■ What is required:
Retype each of the following records character for character, keeping every line as it appears.

[Items in a dataset]
====================

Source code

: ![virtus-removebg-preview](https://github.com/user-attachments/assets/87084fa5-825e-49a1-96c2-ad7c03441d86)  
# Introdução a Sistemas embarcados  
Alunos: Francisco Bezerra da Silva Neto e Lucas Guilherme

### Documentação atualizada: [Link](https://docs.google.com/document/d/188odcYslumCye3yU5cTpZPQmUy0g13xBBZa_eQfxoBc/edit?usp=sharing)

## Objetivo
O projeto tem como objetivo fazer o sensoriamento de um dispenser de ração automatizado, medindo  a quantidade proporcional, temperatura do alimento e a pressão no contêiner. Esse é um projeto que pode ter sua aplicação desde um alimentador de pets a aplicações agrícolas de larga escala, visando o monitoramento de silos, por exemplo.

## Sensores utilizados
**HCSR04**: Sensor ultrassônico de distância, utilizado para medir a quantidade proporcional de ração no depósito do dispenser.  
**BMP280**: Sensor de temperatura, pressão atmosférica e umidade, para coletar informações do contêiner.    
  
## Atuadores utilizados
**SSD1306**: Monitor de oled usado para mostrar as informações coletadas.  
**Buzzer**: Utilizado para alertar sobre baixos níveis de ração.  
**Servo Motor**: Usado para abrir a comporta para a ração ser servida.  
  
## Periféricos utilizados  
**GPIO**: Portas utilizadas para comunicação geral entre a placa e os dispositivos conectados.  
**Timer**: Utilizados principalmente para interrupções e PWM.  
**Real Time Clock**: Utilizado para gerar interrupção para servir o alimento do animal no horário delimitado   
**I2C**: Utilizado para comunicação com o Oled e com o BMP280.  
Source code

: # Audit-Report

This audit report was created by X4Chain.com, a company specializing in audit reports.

====================

■ Output of the task:
Source code

: ![virtus-removebg-preview](https://github.com/user-attachments/assets/87084fa5-825e-49a1-96c2-ad7c03441d86)  
# Introdução a Sistemas embarcados  
Alunos: Francisco Bezerra da Silva Neto e Lucas Guilherme

### Documentação atualizada: [Link](https://docs.google.com/document/d/188odcYslumCye3yU5cTpZPQmUy0g13xBBZa_eQfxoBc/edit?usp=sharing)

## Objetivo
O projeto tem como objetivo fazer o sensoriamento de um dispenser de ração automatizado, medindo  a quantidade proporcional, temperatura do alimento e a pressão no contêiner. Esse é um projeto que pode ter sua aplicação desde um alimentador de pets a aplicações agrícolas de larga escala, visando o monitoramento de silos, por exemplo.

## Sensores utilizados
**HCSR04**: Sensor ultrassônico de distância, utilizado para medir a quantidade proporcional de ração no depósito do dispenser.  
**BMP280**: Sensor de temperatura, pressão atmosférica e umidade, para coletar informações do contêiner.    
  
## Atuadores utilizados
**SSD1306**: Monitor de oled usado para mostrar as informações coletadas.  
**Buzzer**: Utilizado para alertar sobre baixos níveis de ração.  
**Servo Motor**: Usado para abrir a comporta para a ração ser servida.  
  
## Periféricos utilizados  
**GPIO**: Portas utilizadas para comunicação geral entre a placa e os dispositivos conectados.  
**Timer**: Utilizados principalmente para interrupções e PWM.  
**Real Time Clock**: Utilizado para gerar interrupção para servir o alimento do animal no horário delimitado   
**I2C**: Utilizado para comunicação com o Oled e com o BMP280.  
Source code

: # Audit-Report

This audit report was created by X4Chain.com, a company specializing in audit reports.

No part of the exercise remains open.